1997 – Canadian homemaker makes a formal complaint at the United Nations that Canada’s tax, divorce and child-care laws discriminate against parents in the home. She is supported by 3 Canadian women’s groups as well as groups in England, Italy, France and Australia to confirm this trend internationally. The Canadian government replies to the complaint denying any problem.  The UN in 1999 responding to this complaint expresses concern over violations of economic rights, legal systems discriminating, and women and children being victims of poverty and it notes the absence of women in decision-making

 

1997 – the Parti Quebecois government in Quebec eliminates the baby bonus program and directs most of its funding to a universal daycare support, benefiting daycare users but ignoring all other styles of parenting. The birth rate of 1.6 quickly drops back to under 1.5

 

1997 – the Child Care Expense Deduction which was for children to age 7 and in the amount of $1,000 in 1976 has increased to $4,000 in 1984, to $5,000 in 1998, and to $7,000 in 2000. It is extended in 1997 to children to age 14 and by 2000 to children to age 16. There are no parallel increases in funding for parents  not using daycare. In fact such parents get a maximum of $207 for the entire year, and only for children 7 and under.  The CCED  it cannot be claimed by parents providing care themselves, relative-based care, or for care expenses if the family is not a dual income family. Most parents therefore are unable to claim the benefit.

● ● ● ● ●

- [PROBLEMS TO WORK ON]:
1) For each statement about the timeline of Canadian family policy, say yes or no as to whether the timeline supports it, and quote the words that decide it: (a) The Parti Quebecois government in Quebec eliminated the baby bonus program. (b) The Canadian government acknowledged the problem raised in the complaint to the United Nations. (c) By 2000 the Child Care Expense Deduction covered children up to age 16.
2) Resume the timeline of Canadian family policy after its last sentence, keeping to its style.

- [DATASET EXCERPT]:
● ● ● ● ●

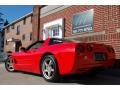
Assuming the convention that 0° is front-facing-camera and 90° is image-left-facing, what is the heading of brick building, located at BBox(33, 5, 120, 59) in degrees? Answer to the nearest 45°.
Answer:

● ● ● ● ●

- [OUTPUTS IN ORDER]:
1)
(a) Yes: "the Parti Quebecois government in Quebec eliminates the baby bonus program"
(b) No: "The Canadian government replies to the complaint denying any problem."
(c) Yes: "by 2000 to children to age 16"

2)
 

1997 More feminist writers observe a need to value the home side of the career-family balance.  Elizabeth Perle McKenna writes “When Work Doesn’t Work Anymore”. Iris Krasnow writes “Surrendering to Motherhood” and Katie Roiphe writes “Fruitful: Living the Contradictions”

 

1997 – the Fraser Institute reports that on some household incomes the single-income family pays 150% of the tax of the dual-income family. The issue of tax discrimination against the single-income family becomes an area of national press focus culminating in spring 1999 in a close but defeated vote in the House of Commons to eliminate the discrimination.

 

1998 – The federal budget introduces a tax credit of $400 per year for caregivers. However it is extended only to those who care for the elderly or disabled, not to those who care for the young.

 

1998 – Isabella Bakker of York University publishes “Unpaid Work and Macroeconomics” She raises public attention to the existence of the third level of the economy, the unpaid sector, which is often taken for granted as she puts it, as a well that is never expected to run dry.

 

1998  - Betty Friedan in “Beyond Gender: The New Politics of Work and Family” suggest that women’s liberation should not be won at the expense of men and that feminism made a mistake when it ignored motherhood.

 

1996 – parents of young children are lumped together with unemployed singles under the Employment Insurance plan and are expected in several provinces (Quebec, New Brunswick, Alberta and eventually Ontario) to do community service 17 hours a week in order to qualify for welfare benefits. The ‘workfare ‘program does not recognize obligations for caring for children and does not teach new skills or provide child-care.

 

1998 – the value of civic and volunteer work in Nova Scotia is tallied by GPI Atlantic at $2 billion annually or 10% of the GDP. 

 

1998 a tax subcommittee under MP Paul Szabo recommends a universal child tax deduction of $2,000 per year or a nontaxable caregiver benefit.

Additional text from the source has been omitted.